I'm trying to export images in batch with a color profile but they aren't exporting with the same color profiles. While this looks OK in most places on Instagram for example the colors are completely washed due to the color profile issue.

What I've Done

I set the color profile to be ProPhoto RGBcolor settings window

The Export > Export As Window does embed the profile. This is quite painful though as I need to go one by one and I am doing 100s of photos every other day. It also requires me to click the checkbox "Embed Color Profile" so I can't even quickly get through the windows.

I can validate that viewing the EXIF data as well that ProPhoto RGB profile is embedded.

Export As window

EXIF Data on Good Export

But the issue is I can't export in batch. When I do the Automate > Batch flow it doesn't save the profile.

EXIF Data on Bad Export


How can I export in bulk and also keep the color profile I want? Or, less ideally but better than what I have, how do I set it to generic sRGB and have it look correct across Photoshop and Lightroom? I didn't see the generic sRGB profile as an option that I see in the 2nd EXIF data dump.

  • 1
    \$\begingroup\$ Why in the world are you wanting to post photos with ProPhoto RGB profiles anywhere? They're not going to display correctly, as there is currently no display technology that can properly display ProPhoto RGB! It's an internal/working color space, not a final output color space. When you export from LR/PS you want to transcode it to a color space that the intended display device can reproduce. What you see on your monitor when working with images are those images transcoded from ProPhoto color space to what ever color space your monitor can display (assuming everything is set up correctly) \$\endgroup\$
    – Michael C
    Commented Mar 3, 2021 at 3:50

1 Answer 1


When you do Automate -> Batch, you refer to a certain script (or "action" in the Photoshop parlance). Just make that action explicitly save the image the way you want.

  1. Open a sample image.

  2. Create a new action and start recording.

  3. If you want to export in a certain profile, do Edit -> Convert to Profile explicitly.

  4. Do File -> Save As..., set all the options you want (set Format, tick ICC Profile, etc.) Better if you don't touch the file name: this way only the path will be recorded. It won't matter for a batch, but this way you could use the action as a one-off to save the current image with the original file name. If the format is the same as the source (e.g. jpg), pick a different folder so as not to overwrite the original. Then actually save it to record the action (and to select the format saving options like the jpeg quality).

  5. Stop recording.

You should end up with an action consisting of one or two steps, the last being Save. (Of course, you can add more common actions before save if you want, like resizing, output sharpening, etc.)

Now select your action and invoke Automate -> Batch and set these options (you need to do it only once unless you change them again).

  1. Check that your action is selected.

  2. Your Source will presumably be Folder to process a batch of files, but use whatever is appropriate.

  3. In your first screenshot with Color Settings, there are three checkboxes regarding the missing/mismatching profile.

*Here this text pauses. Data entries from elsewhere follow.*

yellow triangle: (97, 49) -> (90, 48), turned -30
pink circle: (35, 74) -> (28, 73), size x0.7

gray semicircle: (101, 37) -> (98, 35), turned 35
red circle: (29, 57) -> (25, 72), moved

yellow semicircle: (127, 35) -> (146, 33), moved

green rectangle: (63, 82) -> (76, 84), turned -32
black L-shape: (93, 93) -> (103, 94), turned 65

You don't have them set, but I always advocate to tick all of them: you do want to know what's happening when you work in a colour managed workflow. If you do have them ticked, you'll need to check Suppress Color Profile Warnings here in the Batch window.

  4. Select Destination: Folder and choose one where you want your results to be saved.

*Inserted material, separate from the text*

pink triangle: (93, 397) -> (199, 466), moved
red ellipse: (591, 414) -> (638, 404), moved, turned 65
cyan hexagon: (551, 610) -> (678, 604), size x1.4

  5. Tick Override action "Save As". This will cause the files to be saved with the name and path as specified here in Batch, yet still with the selected options in the action.

  6. Select Document Name + extension pattern (this is the default), or whatever you like.

  7. Proceed with the batch (click OK).

A side note: jpeg is not a suitable format for ProPhoto RGB: 8 bit colour resolution is too small for such a wide gamut. You lose more than you gain. If you want to store an 'archive copy' in ProPhoto, you need a 16-bit-capable format. Alternatively, store the original (presumably RAW) + non-destructive editing in XMP, and the final jpg in sRGB or AdobeRGB.